Si la crise énergétique a contraint les autorités cubaines à annuler ou reporter de grands événements culturels, telle la Foire du livre en février, elle n’a pas pour autant entraîné la mise à l’arrêt de ce secteur. Au plus près de la population, dans les quartiers, concerts, représentations, expositions, fêtes diverses n’ont pas cessé, la culture cubaine est bien vivante et toujours essentielle dans cette période difficile.

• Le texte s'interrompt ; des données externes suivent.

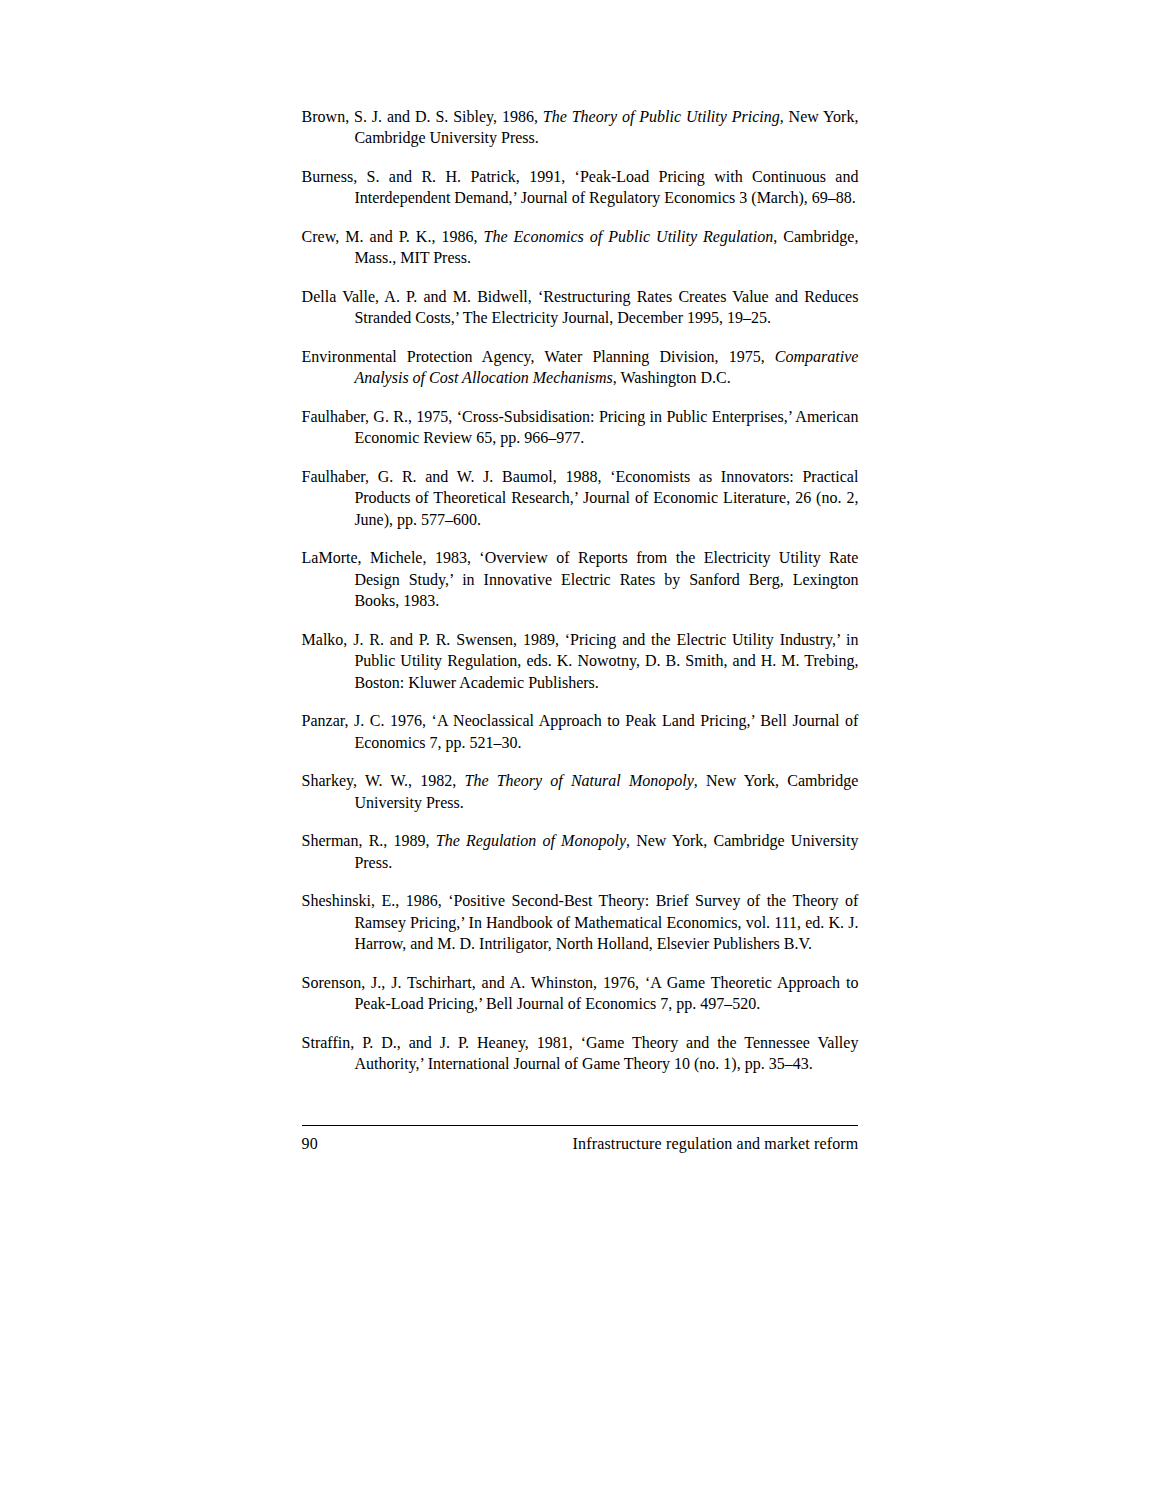Brown, S. J. and D. S. Sibley, 1986, The Theory of Public Utility Pricing, New York, Cambridge University Press.
Burness, S. and R. H. Patrick, 1991, ‘Peak-Load Pricing with Continuous and Interdependent Demand,’ Journal of Regulatory Economics 3 (March), 69–88.
Crew, M. and P. K., 1986, The Economics of Public Utility Regulation, Cambridge, Mass., MIT Press.
Della Valle, A. P. and M. Bidwell, ‘Restructuring Rates Creates Value and Reduces Stranded Costs,’ The Electricity Journal, December 1995, 19–25.
Environmental Protection Agency, Water Planning Division, 1975, Comparative Analysis of Cost Allocation Mechanisms, Washington D.C.
Faulhaber, G. R., 1975, ‘Cross-Subsidisation: Pricing in Public Enterprises,’ American Economic Review 65, pp. 966–977.
Faulhaber, G. R. and W. J. Baumol, 1988, ‘Economists as Innovators: Practical Products of Theoretical Research,’ Journal of Economic Literature, 26 (no. 2, June), pp. 577–600.
LaMorte, Michele, 1983, ‘Overview of Reports from the Electricity Utility Rate Design Study,’ in Innovative Electric Rates by Sanford Berg, Lexington Books, 1983.
Malko, J. R. and P. R. Swensen, 1989, ‘Pricing and the Electric Utility Industry,’ in Public Utility Regulation, eds. K. Nowotny, D. B. Smith, and H. M. Trebing, Boston: Kluwer Academic Publishers.
Panzar, J. C. 1976, ‘A Neoclassical Approach to Peak Land Pricing,’ Bell Journal of Economics 7, pp. 521–30.
Sharkey, W. W., 1982, The Theory of Natural Monopoly, New York, Cambridge University Press.
Sherman, R., 1989, The Regulation of Monopoly, New York, Cambridge University Press.
Sheshinski, E., 1986, ‘Positive Second-Best Theory: Brief Survey of the Theory of Ramsey Pricing,’ In Handbook of Mathematical Economics, vol. 111, ed. K. J. Harrow, and M. D. Intriligator, North Holland, Elsevier Publishers B.V.
Sorenson, J., J. Tschirhart, and A. Whinston, 1976, ‘A Game Theoretic Approach to Peak-Load Pricing,’ Bell Journal of Economics 7, pp. 497–520.
Straffin, P. D., and J. P. Heaney, 1981, ‘Game Theory and the Tennessee Valley Authority,’ International Journal of Game Theory 10 (no. 1), pp. 35–43.
90 Infrastructure regulation and market reform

C’est dans ce cadre que s’est tenu à La Havane et à Santiago de Cuba, du 16 au 22 mars la semaine de la francophonie avec une programmation variée axée sur la diffusion de l’héritage culturel francophone dans l’île. L’ambassade de France, avec le soutien du réseau des pays francophones à Cuba, du ministère de la Culture et du Bureau de l’historien à La Havane et à Santiago a pu ainsi proposer des projections, concerts, récitals de poésie, expositions, présentation de livres, etc. avec un travail particulier auprès des enfants et des adolescents, des personnes âgées, du Réseau collaboratif des femmes de la Vieille Havane. La Maison Victor Hugo, dont nous saluons le travail obstiné de toute l’équipe, a comme les années précédentes été un partenaire central, accueillant plusieurs initiatives. Nous vous en présentons quelques-unes.
En ouverture une conférence de presse suivie de la première activité de la journée : une conférence magistrale sur Lidia Cabrera et les Cuentos Negros de Cuba, au cours de laquelle le groupe Akorín a enchanté l’assistance avec un patakín faisant allusion à l’œuvre de l’écrivaine.
Pour marquer le 21ème anniversaire de la Maison, était proposée une exposition « Hériter de l’émerveillement », réalisée par les élèves de l’École nationale de sculpture et de peinture de San Alejandro, avec la présence des enfants de la Scola Cantorum Coralina, l’occasion de remercier tous ceux qui contribuent au travail de l’institution, le Bureau de l’historien, Cuba Coopération France et Roger Grévoul, et de saluer la mémoire de Eusebio Leal.
Le 17 mars, la Maison a accueilli une autre conférence en prélude à l’exposition « Restaurer la mémoire, peinture, métiers et empreintes françaises à Cuba » qui montre l’influence française dans l’architecture et la peinture murale de Cuba. La Maison Victor Hugo en présente des exemples dans différentes parties du bâtiment, ce qui a conduit à une visite commentée.
Ce même jour, le Français Alain Bouvier, un habitué de la maison, a présenté son ouvrage Les Pélicans du Malecón, un roman policier dont l’histoire se déroule à La Havane entre protagonistes français et cubains.
Enfin une exposition intitulée « Cartes postales et publicité commerciale de la France vers Cuba », une rétrospective sur la façon dont les Cubains percevaient et appréciaient la culture française.